Given an integer array nums with possible duplicates, randomly output the index of a given target number. You can assume that the given target number must exist in the array.

Implement the Solution class:

  • Solution(int[] nums) Initializes the object with the array nums.
  • int pick(int target) Picks a random index i from nums where nums[i] == target. If there are multiple valid i's, then each index should have an equal probability of returning.

For example:

Solution solution = new Solution([1, 2, 3, 3, 3]);
solution.pick(3); // It should return either index 2, 3, or 4 randomly. Each index should have equal probability of returning.
solution.pick(1); // It should return 0. Since in the array only nums[0] is equal to 1.
solution.pick(3); // It should return either index 2, 3, or 4 randomly. Each index should have equal probability of returning.

How would you implement this Solution class to efficiently handle the pick operation, ensuring each valid index has an equal probability of being returned?
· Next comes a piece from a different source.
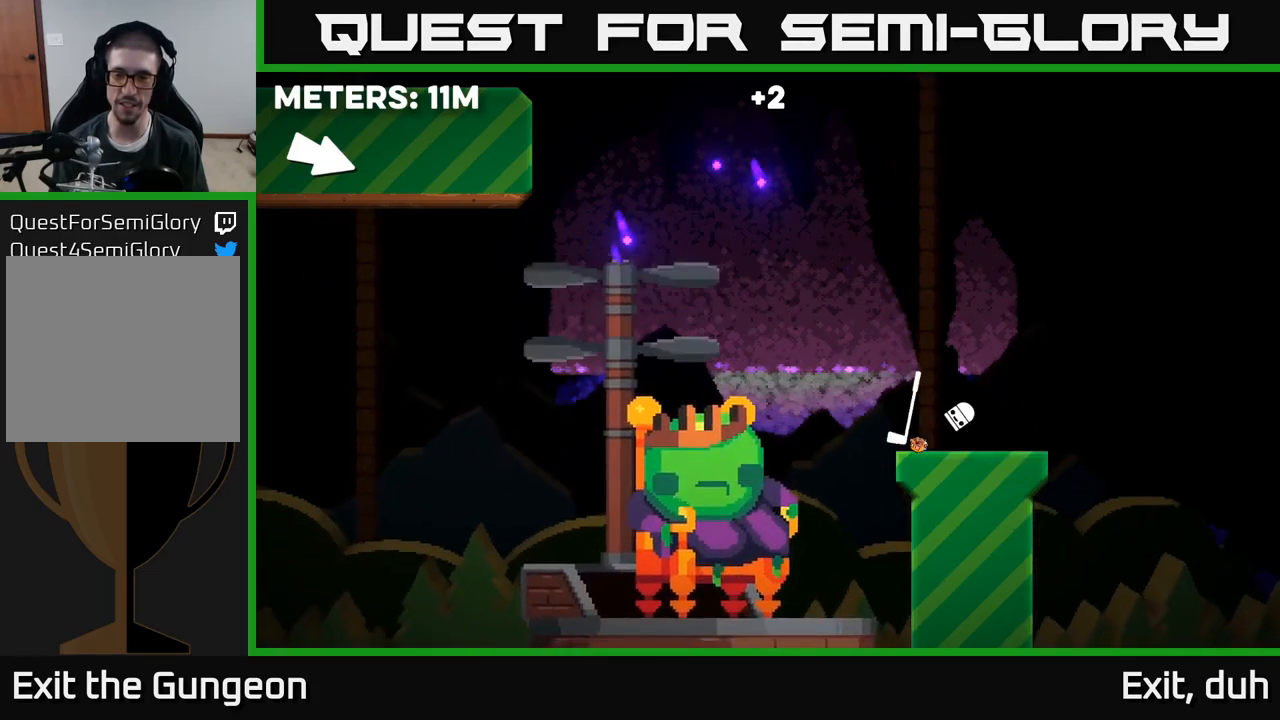
{"buttons": [], "left_stick": "up-right", "right_stick": "center", "events": []}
What are the time and space complexity of your solution?

Sample Answer
import random

class Solution:

    def __init__(self, nums: list[int]):
        self.nums = nums

    def pick(self, target: int) -> int:
        indices = [i for i, num in enumerate(self.nums) if num == target]
        return random.choice(indices)


# Your Solution object will be instantiated and called as such:
# nums = [1, 2, 3, 3, 3]
# obj = Solution(nums)
# param_1 = obj.pick(3)
# print(param_1)

Brute Force Solution

The provided solution is a brute-force approach to solve the problem. It iterates through the entire array to identify all indices where the element matches the target, and then randomly selects one of these indices. This is straightforward and easy to understand.

Optimal Solution

The provided solution is reasonably optimal for this problem, especially considering the constraints (at most 10^4 calls to pick). More advanced techniques (like using a hash map to pre-compute indices) might offer marginal improvements, but the overhead of building the hash map could negate the benefits if pick is called infrequently.

Big(O) Run-Time Analysis

The __init__ method takes O(1) time because it simply stores a reference to the input array.

The pick method has a time complexity of O(n), where n is the length of the nums array. This is because, in the worst-case scenario (e.g., when every element in the array equals the target), it has to iterate through the entire array to find all indices that match the target value.

Big(O) Space Usage Analysis

The __init__ method takes O(1) space, as it only stores a reference to the input array, not making a copy.

The pick method takes O(k) space, where k is the number of occurrences of the target value in the array. In the worst-case scenario, where every element in the array is equal to the target value, k would be equal to n, and the space complexity would be O(n).

Edge Cases

  1. Empty Array: If the input array is empty, the code will still run but the pick method will fail if called, because there will be no target to pick. This is avoided by the constraint that 1 <= nums.length.
  2. Target Not Found: The problem states that the target is guaranteed to be in the array. If the target were not in the array, the indices list in pick would be empty, causing random.choice to throw an error. This scenario is prevented by the problem statement.
  3. Large Array, Many Targets: If the array is very large and contains many instances of the target element, the space complexity of pick could become a concern (O(n) in the worst case). However, given the constraints, this is unlikely to be a significant issue.